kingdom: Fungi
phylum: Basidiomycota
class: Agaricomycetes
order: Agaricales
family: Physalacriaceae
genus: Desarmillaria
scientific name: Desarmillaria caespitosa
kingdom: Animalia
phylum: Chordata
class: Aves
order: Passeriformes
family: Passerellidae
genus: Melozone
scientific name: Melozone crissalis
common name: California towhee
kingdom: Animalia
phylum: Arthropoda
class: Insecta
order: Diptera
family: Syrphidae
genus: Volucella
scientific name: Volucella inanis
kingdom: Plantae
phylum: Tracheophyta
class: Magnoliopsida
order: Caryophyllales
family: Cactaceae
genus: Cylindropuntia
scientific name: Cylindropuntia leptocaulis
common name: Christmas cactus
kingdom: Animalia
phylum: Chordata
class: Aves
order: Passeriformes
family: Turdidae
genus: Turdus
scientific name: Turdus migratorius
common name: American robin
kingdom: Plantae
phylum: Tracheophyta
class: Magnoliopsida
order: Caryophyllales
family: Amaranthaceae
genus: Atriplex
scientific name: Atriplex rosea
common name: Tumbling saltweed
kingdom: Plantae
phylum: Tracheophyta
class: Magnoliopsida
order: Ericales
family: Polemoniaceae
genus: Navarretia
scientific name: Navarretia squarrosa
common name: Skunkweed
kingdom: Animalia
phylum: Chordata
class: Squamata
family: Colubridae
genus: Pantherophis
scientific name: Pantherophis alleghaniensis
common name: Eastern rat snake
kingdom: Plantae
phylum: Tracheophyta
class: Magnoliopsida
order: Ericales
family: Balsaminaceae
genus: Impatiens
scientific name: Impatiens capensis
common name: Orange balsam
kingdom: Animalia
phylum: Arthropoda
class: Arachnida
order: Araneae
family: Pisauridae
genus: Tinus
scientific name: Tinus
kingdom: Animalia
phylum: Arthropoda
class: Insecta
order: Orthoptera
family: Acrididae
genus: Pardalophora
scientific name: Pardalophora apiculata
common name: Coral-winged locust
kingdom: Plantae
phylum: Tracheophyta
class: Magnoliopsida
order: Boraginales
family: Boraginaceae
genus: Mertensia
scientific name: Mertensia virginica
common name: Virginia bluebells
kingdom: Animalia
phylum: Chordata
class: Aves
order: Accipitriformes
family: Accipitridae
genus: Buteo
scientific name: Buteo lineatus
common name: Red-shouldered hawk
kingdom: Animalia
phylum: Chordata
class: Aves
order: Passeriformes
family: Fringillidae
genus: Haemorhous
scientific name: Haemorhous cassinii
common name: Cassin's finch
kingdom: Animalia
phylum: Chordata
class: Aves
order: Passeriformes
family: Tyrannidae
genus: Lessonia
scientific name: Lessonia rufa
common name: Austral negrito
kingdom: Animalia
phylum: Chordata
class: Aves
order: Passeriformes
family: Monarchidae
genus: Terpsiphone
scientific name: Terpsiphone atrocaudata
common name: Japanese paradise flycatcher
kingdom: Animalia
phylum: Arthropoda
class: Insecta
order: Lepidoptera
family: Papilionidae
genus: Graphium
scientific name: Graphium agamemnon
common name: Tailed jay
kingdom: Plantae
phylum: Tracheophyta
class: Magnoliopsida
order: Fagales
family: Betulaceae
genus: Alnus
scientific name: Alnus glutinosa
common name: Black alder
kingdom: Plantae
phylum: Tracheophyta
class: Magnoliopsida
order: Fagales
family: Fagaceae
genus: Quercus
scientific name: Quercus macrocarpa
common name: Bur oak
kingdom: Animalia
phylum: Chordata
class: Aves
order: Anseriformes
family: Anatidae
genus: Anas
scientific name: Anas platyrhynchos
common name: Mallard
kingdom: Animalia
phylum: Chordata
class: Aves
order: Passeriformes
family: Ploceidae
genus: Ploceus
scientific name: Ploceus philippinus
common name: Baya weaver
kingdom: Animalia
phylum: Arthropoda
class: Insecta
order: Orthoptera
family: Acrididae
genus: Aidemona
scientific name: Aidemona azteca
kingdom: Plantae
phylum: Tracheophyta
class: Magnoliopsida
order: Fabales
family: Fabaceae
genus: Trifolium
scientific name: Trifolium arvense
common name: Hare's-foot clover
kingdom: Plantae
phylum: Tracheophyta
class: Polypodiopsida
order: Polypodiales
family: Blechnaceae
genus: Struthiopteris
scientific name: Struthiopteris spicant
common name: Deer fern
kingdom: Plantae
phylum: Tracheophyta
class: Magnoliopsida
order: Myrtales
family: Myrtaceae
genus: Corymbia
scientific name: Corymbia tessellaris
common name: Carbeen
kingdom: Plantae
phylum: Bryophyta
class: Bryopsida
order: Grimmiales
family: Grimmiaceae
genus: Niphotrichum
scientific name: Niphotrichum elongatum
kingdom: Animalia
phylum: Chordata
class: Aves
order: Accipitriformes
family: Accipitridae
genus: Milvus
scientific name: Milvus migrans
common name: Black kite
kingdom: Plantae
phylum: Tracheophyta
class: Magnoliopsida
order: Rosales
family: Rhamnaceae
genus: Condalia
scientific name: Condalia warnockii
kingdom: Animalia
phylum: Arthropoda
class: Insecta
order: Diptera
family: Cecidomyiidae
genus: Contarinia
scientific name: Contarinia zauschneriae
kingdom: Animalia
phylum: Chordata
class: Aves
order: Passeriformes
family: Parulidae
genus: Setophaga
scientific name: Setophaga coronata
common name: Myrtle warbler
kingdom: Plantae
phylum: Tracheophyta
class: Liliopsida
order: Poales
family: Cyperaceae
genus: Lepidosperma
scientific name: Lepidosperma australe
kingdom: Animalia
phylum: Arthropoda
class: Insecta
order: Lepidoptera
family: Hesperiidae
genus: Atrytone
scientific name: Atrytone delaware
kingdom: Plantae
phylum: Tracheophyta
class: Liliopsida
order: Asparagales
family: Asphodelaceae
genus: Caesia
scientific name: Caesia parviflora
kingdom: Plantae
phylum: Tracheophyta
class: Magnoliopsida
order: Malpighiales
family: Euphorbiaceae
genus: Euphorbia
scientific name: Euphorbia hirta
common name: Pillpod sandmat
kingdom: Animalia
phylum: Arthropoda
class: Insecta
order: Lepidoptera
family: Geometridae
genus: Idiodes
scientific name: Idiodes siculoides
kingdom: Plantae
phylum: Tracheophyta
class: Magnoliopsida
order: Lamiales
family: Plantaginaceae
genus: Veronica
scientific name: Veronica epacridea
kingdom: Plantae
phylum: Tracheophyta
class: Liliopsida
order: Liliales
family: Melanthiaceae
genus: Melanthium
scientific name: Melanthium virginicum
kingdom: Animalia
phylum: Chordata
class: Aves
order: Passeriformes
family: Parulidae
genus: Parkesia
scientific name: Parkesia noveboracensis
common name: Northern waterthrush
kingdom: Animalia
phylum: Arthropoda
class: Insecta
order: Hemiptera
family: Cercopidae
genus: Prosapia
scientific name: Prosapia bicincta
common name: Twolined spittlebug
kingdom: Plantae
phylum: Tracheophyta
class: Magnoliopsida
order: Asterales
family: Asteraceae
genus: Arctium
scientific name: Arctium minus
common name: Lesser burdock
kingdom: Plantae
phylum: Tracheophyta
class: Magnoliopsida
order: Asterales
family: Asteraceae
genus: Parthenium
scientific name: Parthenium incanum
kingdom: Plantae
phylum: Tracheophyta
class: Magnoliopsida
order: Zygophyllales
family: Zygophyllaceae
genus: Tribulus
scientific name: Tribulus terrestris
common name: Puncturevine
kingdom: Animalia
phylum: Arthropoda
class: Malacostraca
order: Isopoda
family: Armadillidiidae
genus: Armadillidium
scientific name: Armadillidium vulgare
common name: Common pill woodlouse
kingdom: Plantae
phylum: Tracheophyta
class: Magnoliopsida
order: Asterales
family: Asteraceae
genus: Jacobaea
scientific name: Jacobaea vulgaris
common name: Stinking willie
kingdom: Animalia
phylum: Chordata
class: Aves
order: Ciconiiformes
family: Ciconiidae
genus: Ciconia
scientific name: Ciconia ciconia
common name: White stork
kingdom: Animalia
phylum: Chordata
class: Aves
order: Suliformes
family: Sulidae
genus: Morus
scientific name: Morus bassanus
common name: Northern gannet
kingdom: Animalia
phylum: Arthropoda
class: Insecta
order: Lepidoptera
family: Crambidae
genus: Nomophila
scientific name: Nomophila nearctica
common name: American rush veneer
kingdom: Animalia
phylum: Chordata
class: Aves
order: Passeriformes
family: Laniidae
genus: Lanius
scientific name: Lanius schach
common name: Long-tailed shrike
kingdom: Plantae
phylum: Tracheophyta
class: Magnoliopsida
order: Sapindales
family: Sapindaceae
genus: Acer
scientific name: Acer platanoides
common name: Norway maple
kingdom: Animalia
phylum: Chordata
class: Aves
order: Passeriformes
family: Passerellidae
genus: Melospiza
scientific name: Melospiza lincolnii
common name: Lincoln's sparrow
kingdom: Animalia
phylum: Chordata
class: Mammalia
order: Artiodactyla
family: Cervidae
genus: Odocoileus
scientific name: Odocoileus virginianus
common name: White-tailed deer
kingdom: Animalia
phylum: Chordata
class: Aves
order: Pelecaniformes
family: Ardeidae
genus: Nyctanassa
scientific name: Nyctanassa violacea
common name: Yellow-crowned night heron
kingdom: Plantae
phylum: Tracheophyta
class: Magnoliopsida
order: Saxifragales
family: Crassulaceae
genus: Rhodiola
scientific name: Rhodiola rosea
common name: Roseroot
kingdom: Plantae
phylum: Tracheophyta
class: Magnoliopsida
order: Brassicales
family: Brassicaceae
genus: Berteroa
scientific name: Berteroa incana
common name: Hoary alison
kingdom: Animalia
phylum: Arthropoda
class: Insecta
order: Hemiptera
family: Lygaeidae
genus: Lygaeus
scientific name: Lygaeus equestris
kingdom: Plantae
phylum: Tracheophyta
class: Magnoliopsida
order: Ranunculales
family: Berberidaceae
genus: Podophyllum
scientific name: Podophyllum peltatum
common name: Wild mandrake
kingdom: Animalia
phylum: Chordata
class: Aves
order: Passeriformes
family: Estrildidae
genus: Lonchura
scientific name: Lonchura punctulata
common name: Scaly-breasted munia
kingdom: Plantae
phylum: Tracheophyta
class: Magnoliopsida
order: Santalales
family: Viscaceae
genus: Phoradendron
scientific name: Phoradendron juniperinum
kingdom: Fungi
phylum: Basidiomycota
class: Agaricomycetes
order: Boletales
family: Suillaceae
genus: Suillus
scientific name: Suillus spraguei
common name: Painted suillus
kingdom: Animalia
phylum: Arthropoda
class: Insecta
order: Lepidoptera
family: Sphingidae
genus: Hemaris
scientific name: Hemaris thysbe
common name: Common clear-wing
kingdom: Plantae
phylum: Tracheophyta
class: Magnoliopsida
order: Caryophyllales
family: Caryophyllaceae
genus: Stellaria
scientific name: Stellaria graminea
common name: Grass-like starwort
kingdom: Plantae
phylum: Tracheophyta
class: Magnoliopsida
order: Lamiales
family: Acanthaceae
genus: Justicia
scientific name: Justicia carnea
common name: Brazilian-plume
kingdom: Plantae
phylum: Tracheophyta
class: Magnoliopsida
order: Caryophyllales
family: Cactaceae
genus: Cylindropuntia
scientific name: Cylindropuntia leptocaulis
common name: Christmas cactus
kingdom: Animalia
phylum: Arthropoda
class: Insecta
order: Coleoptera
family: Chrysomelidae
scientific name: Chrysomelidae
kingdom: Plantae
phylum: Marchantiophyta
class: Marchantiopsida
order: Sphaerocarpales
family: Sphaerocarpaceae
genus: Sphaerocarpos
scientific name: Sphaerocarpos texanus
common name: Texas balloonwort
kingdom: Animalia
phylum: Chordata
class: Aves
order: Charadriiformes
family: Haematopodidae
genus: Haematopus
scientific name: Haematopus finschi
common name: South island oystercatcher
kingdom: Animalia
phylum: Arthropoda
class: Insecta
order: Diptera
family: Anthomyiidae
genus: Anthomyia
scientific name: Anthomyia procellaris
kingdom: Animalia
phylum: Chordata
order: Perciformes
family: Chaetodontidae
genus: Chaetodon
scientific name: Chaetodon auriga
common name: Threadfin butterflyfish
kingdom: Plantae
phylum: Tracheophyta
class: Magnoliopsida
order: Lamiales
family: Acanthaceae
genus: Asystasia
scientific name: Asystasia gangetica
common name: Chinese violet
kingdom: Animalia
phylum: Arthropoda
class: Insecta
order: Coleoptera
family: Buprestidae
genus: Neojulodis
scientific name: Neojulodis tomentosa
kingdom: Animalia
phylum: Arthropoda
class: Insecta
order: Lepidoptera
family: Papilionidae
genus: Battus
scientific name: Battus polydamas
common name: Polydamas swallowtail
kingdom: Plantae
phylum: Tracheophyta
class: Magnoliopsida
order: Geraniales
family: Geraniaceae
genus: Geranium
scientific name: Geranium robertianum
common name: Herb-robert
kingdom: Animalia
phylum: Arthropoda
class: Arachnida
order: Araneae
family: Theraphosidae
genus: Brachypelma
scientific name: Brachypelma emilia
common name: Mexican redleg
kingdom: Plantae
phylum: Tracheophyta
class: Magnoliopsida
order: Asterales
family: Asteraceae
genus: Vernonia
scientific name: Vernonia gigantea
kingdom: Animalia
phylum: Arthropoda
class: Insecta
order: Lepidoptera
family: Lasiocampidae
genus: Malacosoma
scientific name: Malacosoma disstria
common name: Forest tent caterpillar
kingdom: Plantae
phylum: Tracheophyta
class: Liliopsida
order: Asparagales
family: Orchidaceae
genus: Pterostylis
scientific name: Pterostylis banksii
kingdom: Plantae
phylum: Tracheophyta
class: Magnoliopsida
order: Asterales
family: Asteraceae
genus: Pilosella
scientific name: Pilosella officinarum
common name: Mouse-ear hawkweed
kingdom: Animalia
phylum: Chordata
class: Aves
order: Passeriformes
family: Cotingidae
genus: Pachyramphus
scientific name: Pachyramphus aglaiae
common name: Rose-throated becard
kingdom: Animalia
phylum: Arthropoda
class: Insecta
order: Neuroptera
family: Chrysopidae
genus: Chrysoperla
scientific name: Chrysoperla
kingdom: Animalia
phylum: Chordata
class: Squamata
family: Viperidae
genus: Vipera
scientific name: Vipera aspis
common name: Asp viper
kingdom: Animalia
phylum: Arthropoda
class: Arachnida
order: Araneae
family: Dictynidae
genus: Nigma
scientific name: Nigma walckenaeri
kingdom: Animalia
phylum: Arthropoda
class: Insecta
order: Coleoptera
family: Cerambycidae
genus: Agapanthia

--------------------

[SET TASK] Copy the material above word for word, starting at its first line and stopping after the line that contains "genus: Navarretia". Include both of those lines.

[OUTPUT OF THE EXERCISE]
kingdom: Fungi
phylum: Basidiomycota
class: Agaricomycetes
order: Agaricales
family: Physalacriaceae
genus: Desarmillaria
scientific name: Desarmillaria caespitosa
kingdom: Animalia
phylum: Chordata
class: Aves
order: Passeriformes
family: Passerellidae
genus: Melozone
scientific name: Melozone crissalis
common name: California towhee
kingdom: Animalia
phylum: Arthropoda
class: Insecta
order: Diptera
family: Syrphidae
genus: Volucella
scientific name: Volucella inanis
kingdom: Plantae
phylum: Tracheophyta
class: Magnoliopsida
order: Caryophyllales
family: Cactaceae
genus: Cylindropuntia
scientific name: Cylindropuntia leptocaulis
common name: Christmas cactus
kingdom: Animalia
phylum: Chordata
class: Aves
order: Passeriformes
family: Turdidae
genus: Turdus
scientific name: Turdus migratorius
common name: American robin
kingdom: Plantae
phylum: Tracheophyta
class: Magnoliopsida
order: Caryophyllales
family: Amaranthaceae
genus: Atriplex
scientific name: Atriplex rosea
common name: Tumbling saltweed
kingdom: Plantae
phylum: Tracheophyta
class: Magnoliopsida
order: Ericales
family: Polemoniaceae
genus: Navarretia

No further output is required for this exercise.